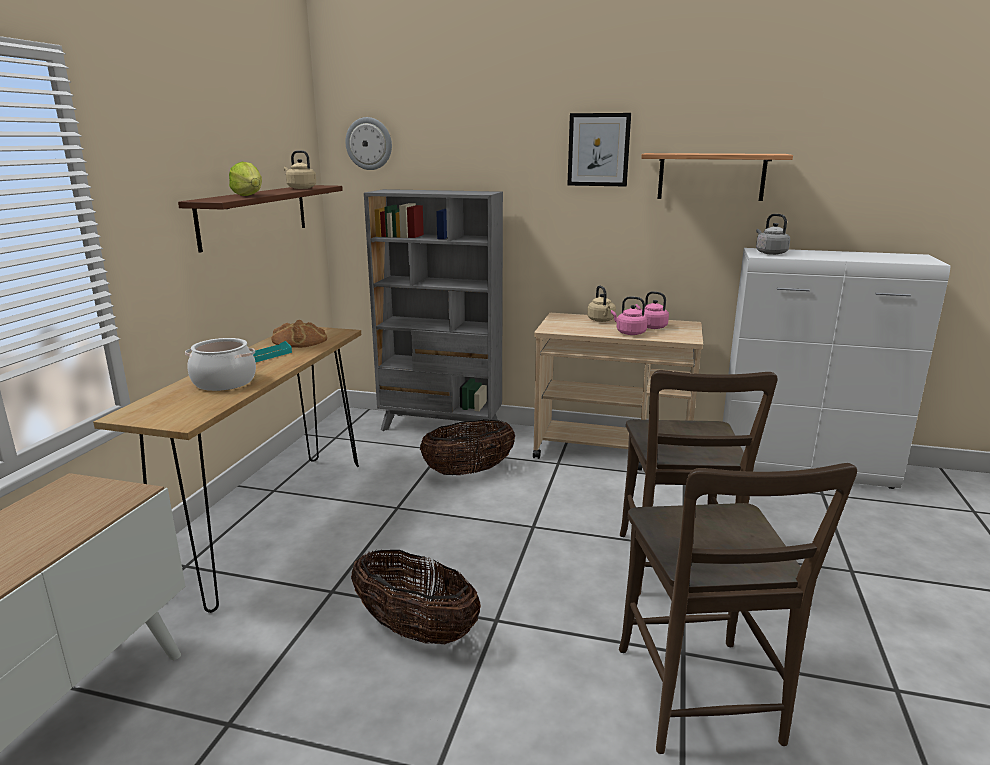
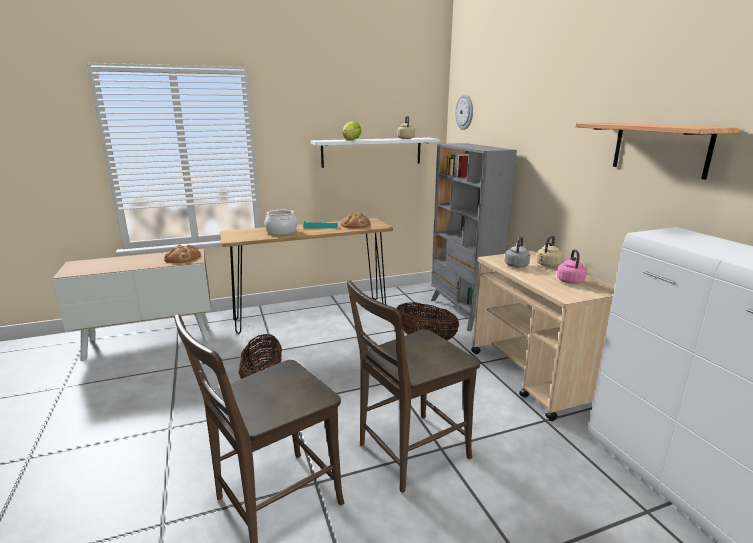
camera: 55 degrees right, 0 degrees up
(83, 502) = (182, 257): none -> bread
(254, 215) = (372, 152): brown shelf -> white shelf
(598, 150) = (577, 119): picture -> none
(629, 333) = (536, 278): pink kettle -> none
(769, 253) = (672, 235): grey kettle -> grey kettle (516, 265)

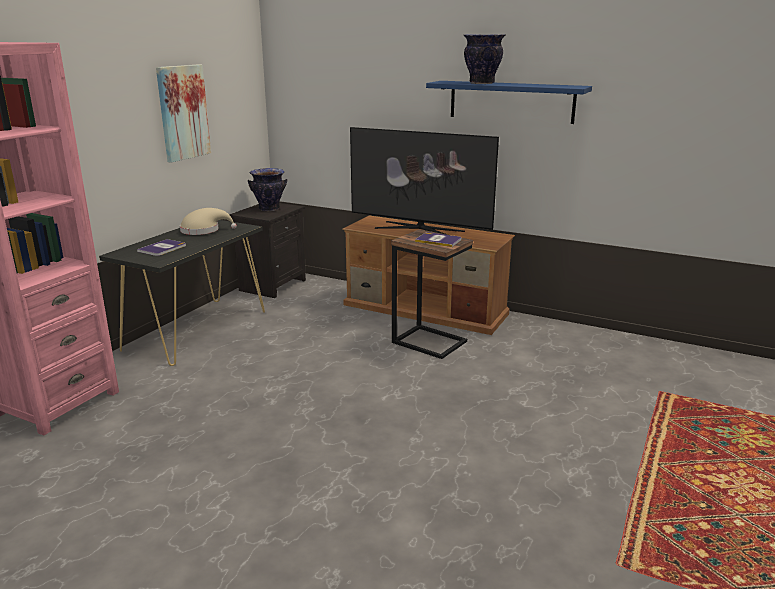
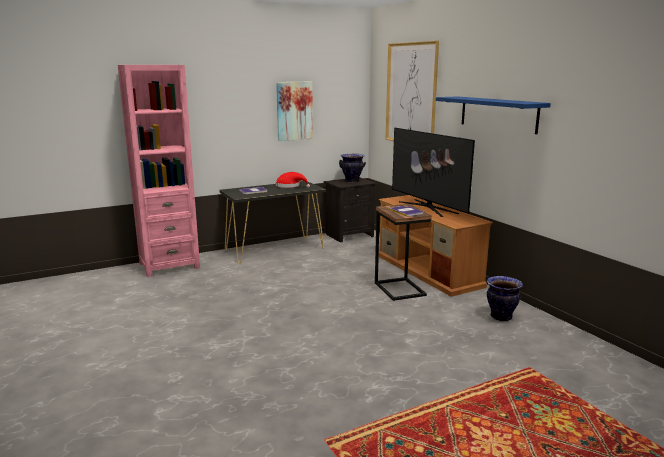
camera: 35 degrees right, 5 degrees down
(203, 230) = (290, 186): beige hat -> red hat
(352, 79) = (411, 94): none -> picture
(481, 83) = (472, 98): vase -> vase (500, 317)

━━━━━━

ASSIGNMENT:
What is the number of lines in the entries above that contain the word "kettle"? Answer with that number only.

RESPONSE AREA:
2